It’s amazing to think we’re just 45 years removed from one of the most violent oppositions to desegregation in the history of the United States of America. It was before I was born, but as someone who loves and appreciates history, it feels like a part of me. Today, many conservatives make fun of community organizers (mostly to attack President Obama) and try to provoke fear of any talk of social justice (mostly to attack civil rights organizations and black churches and pastors). But, it was in fact community organization and the battle for social justice that proved to be cornerstones of the Civil Rights Movement of the 1950s and 1960s.
When I think of community organization and social justice, I don’t think of convenient political weapons designed to attack a politician, I think of Dr. Martin Luther King Jr., Rosa Parks and so many others.
I think of people like Rep. John Lewis who was severely beaten as he and others marched for civil rights 45 years ago on what now is called “Bloody Sunday.”
Here is a Wikipedia description of Bloody Sunday:
“Bloody Sunday” was the name given to a march designed to bring together support for the Voting Rights Act. It ended in a blood bath as peaceful protesters were attacked by state troopers using (among other things) nightsticks and tear gas to crush the efforts of the marchers.
Wallace denounced the march as a threat to public safety and declared he would take all measures necessary to prevent this from happening. The first march was led by John Lewis of SNCC and the Reverend Hosea Williams of SCLC, followed by Bob Mants of SNCC and Albert Turner of SCLC. The protest went smoothly until the marchers crossed the Edmund Pettus Bridge and found a wall of state troopers waiting for them on the other side. Their commanding officer told the demonstrators to disband at once and go home.
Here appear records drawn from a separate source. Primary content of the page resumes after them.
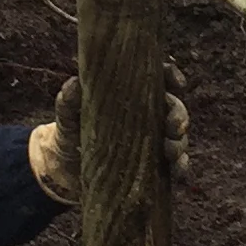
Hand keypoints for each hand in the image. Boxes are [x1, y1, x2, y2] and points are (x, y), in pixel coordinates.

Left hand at [29, 57, 189, 203]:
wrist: (65, 169)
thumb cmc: (69, 132)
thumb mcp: (67, 114)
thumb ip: (69, 99)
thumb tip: (74, 84)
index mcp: (131, 94)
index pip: (158, 78)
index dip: (172, 76)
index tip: (177, 83)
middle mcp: (146, 114)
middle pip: (173, 107)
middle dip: (179, 114)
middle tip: (173, 126)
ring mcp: (152, 140)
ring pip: (178, 135)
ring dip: (180, 141)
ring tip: (170, 150)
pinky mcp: (153, 165)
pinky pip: (175, 163)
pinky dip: (180, 166)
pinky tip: (177, 169)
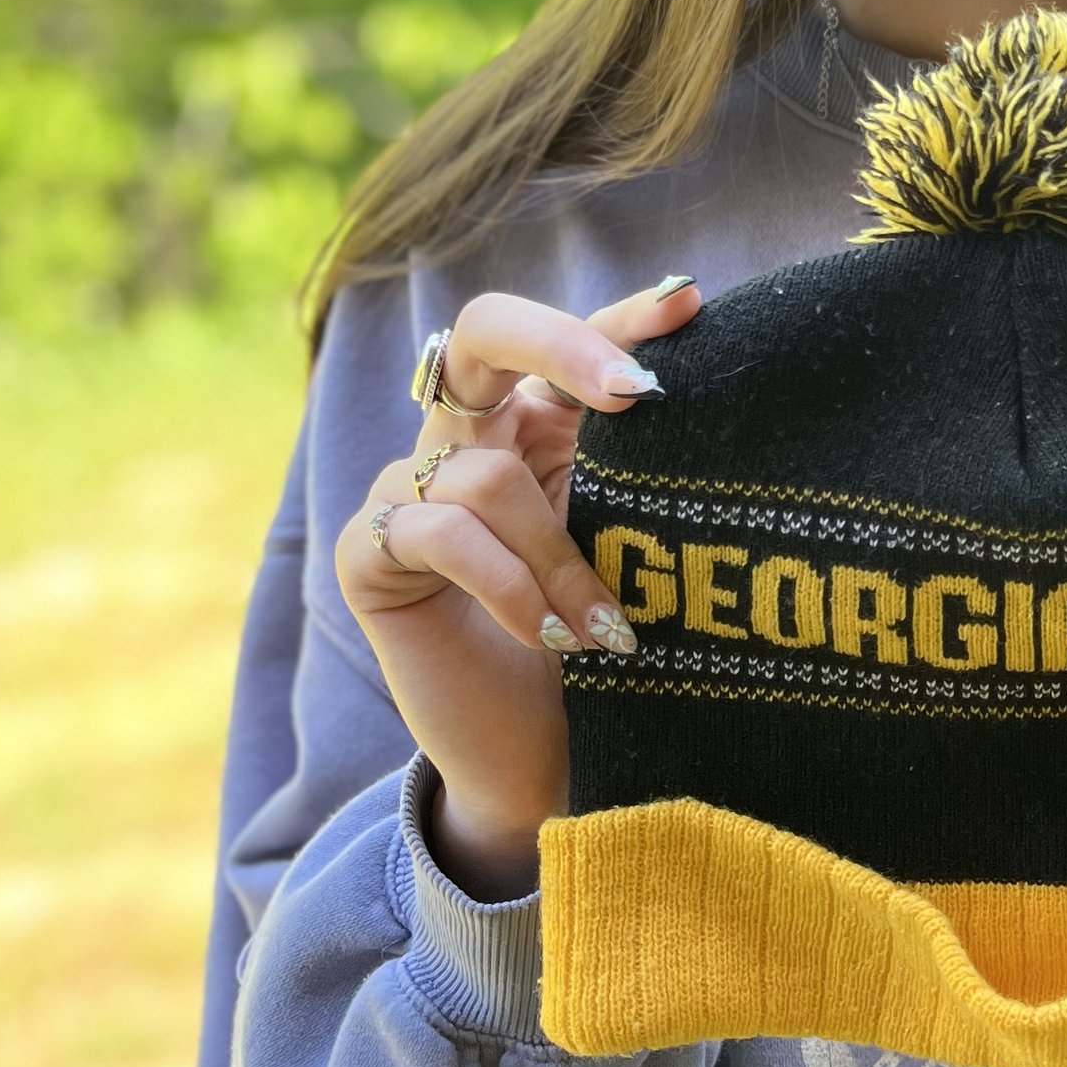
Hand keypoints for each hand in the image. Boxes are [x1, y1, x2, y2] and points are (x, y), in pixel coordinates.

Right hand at [335, 276, 703, 896]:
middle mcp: (465, 440)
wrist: (543, 761)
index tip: (689, 305)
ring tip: (606, 630)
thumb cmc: (600, 652)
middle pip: (485, 332)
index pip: (571, 342)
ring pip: (487, 472)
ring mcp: (409, 493)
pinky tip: (546, 635)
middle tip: (636, 394)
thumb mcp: (632, 549)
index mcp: (533, 424)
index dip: (624, 313)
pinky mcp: (370, 555)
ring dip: (561, 558)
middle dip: (562, 344)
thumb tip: (696, 388)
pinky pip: (439, 532)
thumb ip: (644, 471)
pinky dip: (506, 584)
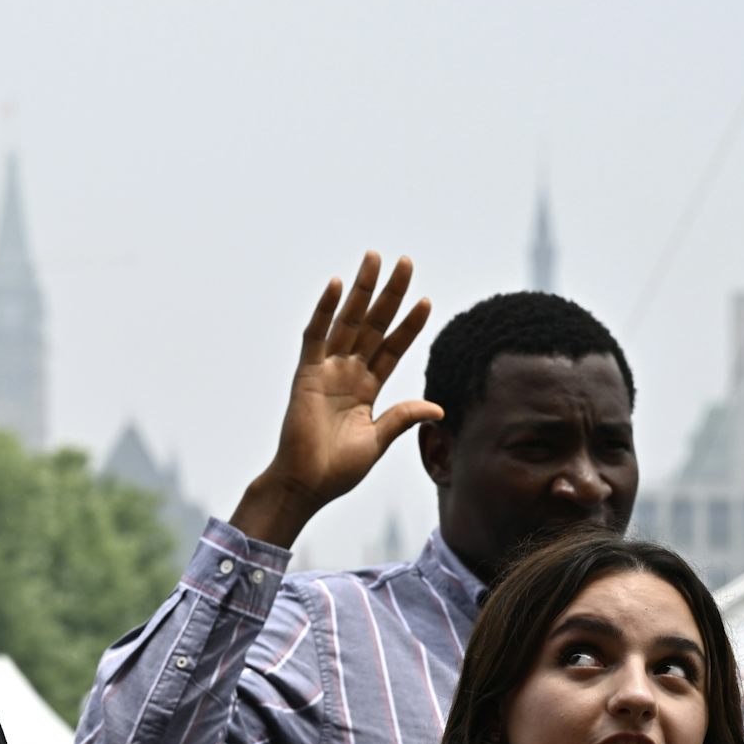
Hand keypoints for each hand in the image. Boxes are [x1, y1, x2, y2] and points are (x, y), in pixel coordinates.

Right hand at [232, 253, 438, 547]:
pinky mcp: (306, 375)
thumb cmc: (336, 470)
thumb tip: (438, 408)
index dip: (409, 325)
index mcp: (366, 390)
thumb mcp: (377, 441)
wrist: (305, 485)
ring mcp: (326, 371)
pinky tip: (337, 285)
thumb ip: (402, 417)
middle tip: (406, 261)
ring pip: (348, 322)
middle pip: (374, 325)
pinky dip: (325, 310)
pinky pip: (316, 336)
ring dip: (362, 290)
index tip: (426, 300)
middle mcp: (347, 374)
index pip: (393, 348)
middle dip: (390, 293)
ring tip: (374, 258)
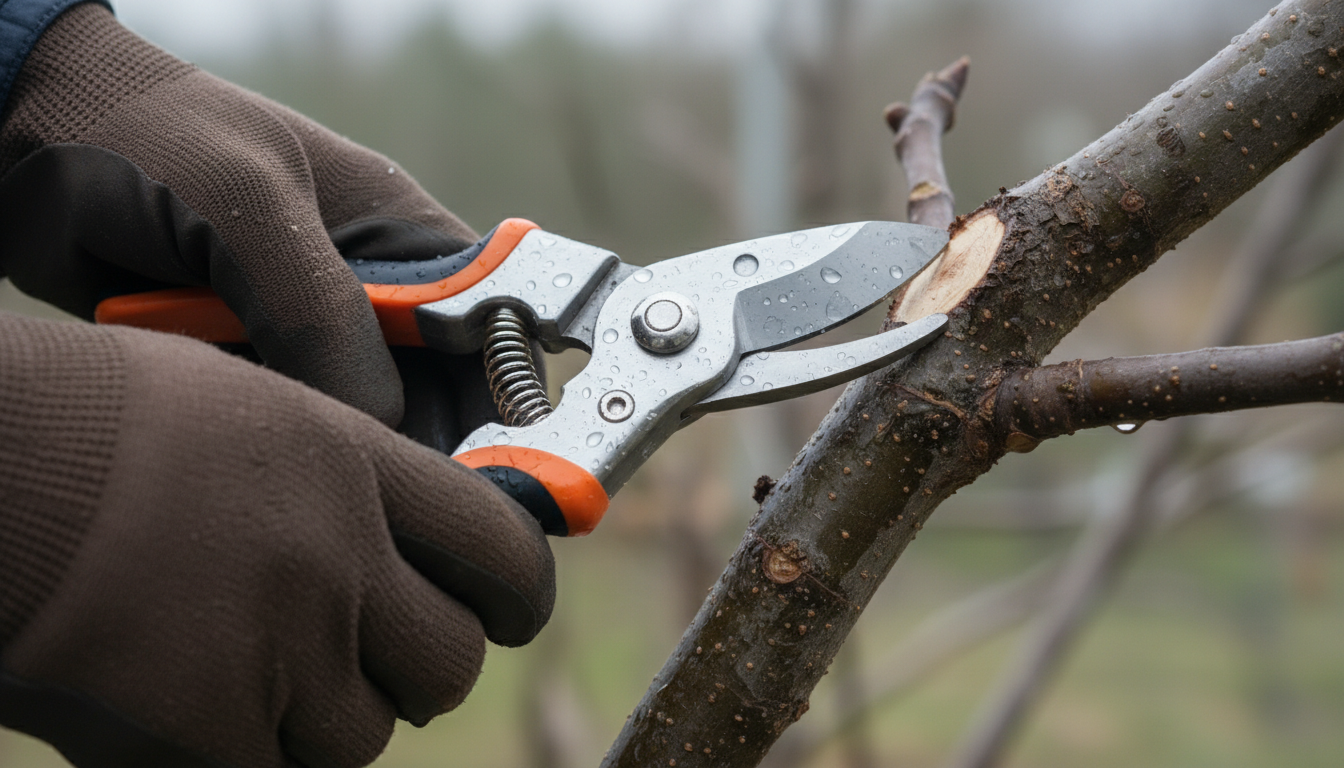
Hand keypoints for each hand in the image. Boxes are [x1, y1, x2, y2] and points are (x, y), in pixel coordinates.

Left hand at [0, 3, 485, 427]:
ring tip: (307, 472)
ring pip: (361, 423)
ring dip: (339, 448)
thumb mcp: (248, 210)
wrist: (24, 142)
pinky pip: (292, 428)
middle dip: (422, 447)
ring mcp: (311, 333)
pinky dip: (278, 445)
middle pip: (436, 398)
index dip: (507, 406)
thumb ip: (320, 315)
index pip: (495, 335)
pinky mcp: (254, 366)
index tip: (497, 475)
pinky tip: (252, 452)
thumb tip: (381, 431)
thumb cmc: (150, 139)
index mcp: (410, 241)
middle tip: (391, 500)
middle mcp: (376, 295)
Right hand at [0, 313, 555, 766]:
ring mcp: (278, 650)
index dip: (519, 594)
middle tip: (369, 658)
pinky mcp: (211, 734)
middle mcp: (335, 558)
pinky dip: (254, 757)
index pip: (501, 548)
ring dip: (326, 722)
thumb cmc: (91, 426)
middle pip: (451, 662)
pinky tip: (199, 714)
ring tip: (256, 676)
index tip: (509, 612)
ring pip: (366, 736)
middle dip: (420, 672)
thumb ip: (342, 475)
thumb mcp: (247, 410)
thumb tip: (400, 539)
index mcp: (352, 466)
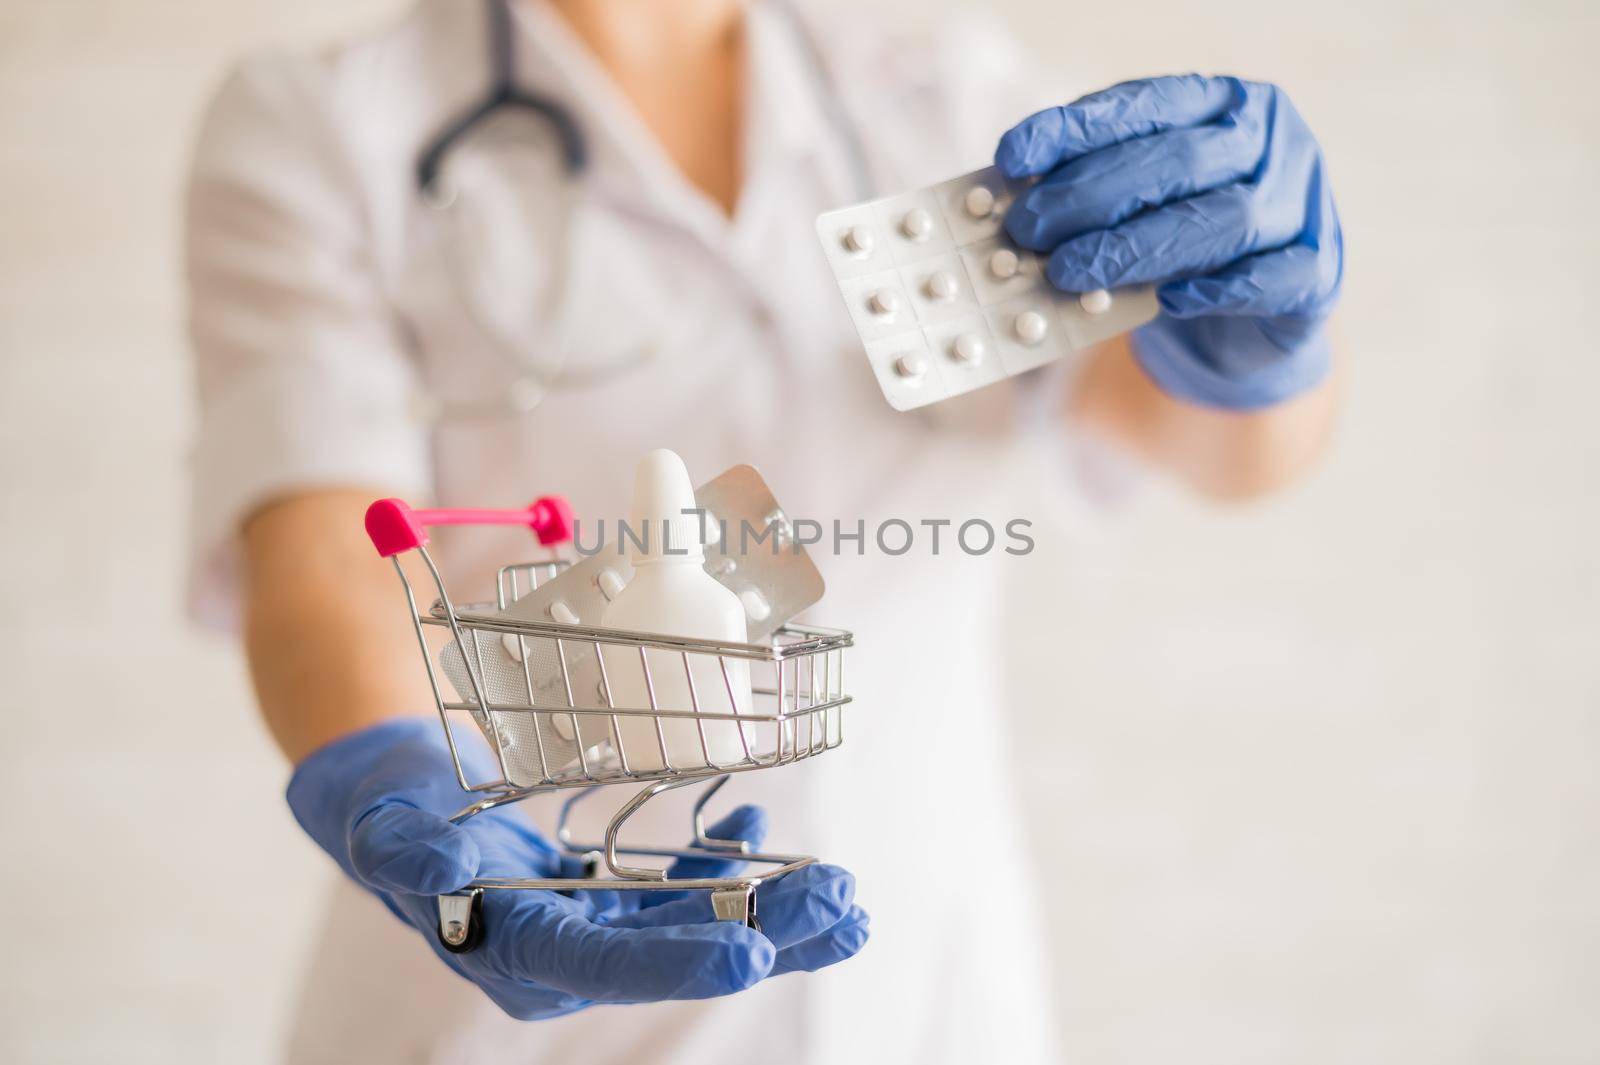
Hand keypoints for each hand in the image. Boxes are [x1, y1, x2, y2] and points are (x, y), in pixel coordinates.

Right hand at [287, 719, 867, 1019]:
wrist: (401, 809)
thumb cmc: (390, 818)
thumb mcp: (384, 831)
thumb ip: (405, 856)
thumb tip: (441, 870)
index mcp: (518, 953)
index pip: (608, 966)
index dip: (680, 961)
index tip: (752, 950)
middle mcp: (570, 955)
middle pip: (678, 951)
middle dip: (766, 935)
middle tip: (843, 909)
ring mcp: (598, 927)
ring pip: (697, 925)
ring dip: (774, 910)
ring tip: (846, 896)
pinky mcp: (611, 897)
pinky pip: (680, 887)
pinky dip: (723, 861)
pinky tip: (754, 824)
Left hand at [996, 75, 1341, 410]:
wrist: (1242, 321)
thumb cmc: (1174, 246)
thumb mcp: (1129, 208)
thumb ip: (1087, 196)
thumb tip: (1013, 204)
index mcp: (1221, 105)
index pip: (1144, 105)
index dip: (1074, 130)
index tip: (1009, 159)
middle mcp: (1271, 142)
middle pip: (1178, 161)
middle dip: (1090, 196)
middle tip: (1026, 231)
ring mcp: (1304, 204)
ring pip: (1225, 219)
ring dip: (1136, 248)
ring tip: (1068, 273)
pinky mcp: (1319, 274)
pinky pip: (1275, 278)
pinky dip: (1219, 290)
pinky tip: (1168, 302)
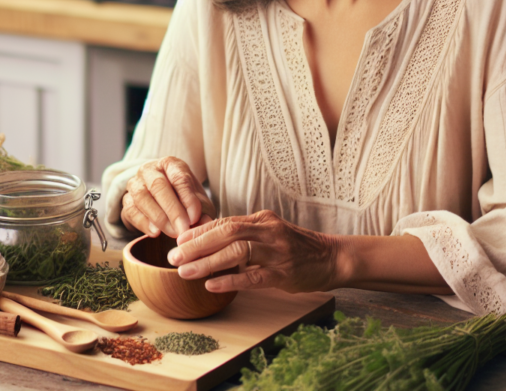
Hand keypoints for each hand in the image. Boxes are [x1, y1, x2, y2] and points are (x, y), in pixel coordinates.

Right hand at [121, 156, 215, 237]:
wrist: (161, 201)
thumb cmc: (183, 198)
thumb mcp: (196, 200)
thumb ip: (202, 211)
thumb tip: (206, 222)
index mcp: (170, 164)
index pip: (179, 177)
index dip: (187, 197)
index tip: (195, 216)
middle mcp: (149, 170)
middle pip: (158, 186)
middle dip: (172, 210)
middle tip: (183, 229)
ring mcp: (135, 184)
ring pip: (142, 197)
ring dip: (159, 218)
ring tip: (172, 233)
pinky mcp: (125, 200)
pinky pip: (131, 210)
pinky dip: (143, 223)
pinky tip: (155, 233)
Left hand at [166, 209, 345, 293]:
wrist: (331, 257)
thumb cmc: (295, 247)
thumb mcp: (270, 233)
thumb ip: (245, 234)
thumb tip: (210, 241)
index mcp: (261, 220)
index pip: (225, 221)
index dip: (200, 231)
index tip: (178, 240)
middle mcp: (267, 231)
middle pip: (227, 232)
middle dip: (197, 245)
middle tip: (174, 256)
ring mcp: (277, 252)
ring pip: (237, 252)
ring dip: (208, 262)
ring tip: (186, 272)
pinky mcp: (284, 274)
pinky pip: (254, 277)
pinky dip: (230, 280)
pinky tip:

Williams tried to speak to the officer, but the man curtly informed him there was nothing to discuss. Seconds later, the troopers began shoving the demonstrators. Many were knocked to the ground and beaten with nightsticks. Another detachment of troopers fired tear gas. Mounted troopers charged the crowd on horseback.
Brutal televised images of the attack, which presented people with horrifying images of marchers left bloodied and severely injured, roused support for the U.S. civil rights movement. Amelia Boynton was beaten and gassed nearly to death; her photo appeared on the front page of newspapers and news magazines around the world. Seventeen marchers were hospitalized, leading to the naming of the day “Bloody Sunday”.
There was a remembrance for the marchers and what they marched for around the 45th anniversary as documented by the Southern Poverty Law Center:
On the eve of the 45th anniversary of the “Bloody Sunday” march that galvanized support for the Voting Rights Act, a congressional delegation led by U.S. Rep. John Lewis laid a wreath at the Civil Rights Memorial in Montgomery to honor the men and women who sacrificed their lives during the civil rights movement.
About 150 people took part in the solemn ceremony on March 6.
“We feel it’s fitting and appropriate to come here,” Lewis said after the ceremony. “This whole area is so holy and so sacred.” A veteran of the civil rights movement, the Georgia congressman was beaten by state troopers during the Selma-to-Montgomery voting rights march in 1965.
We can never forget those sacrifices, and what it means still today.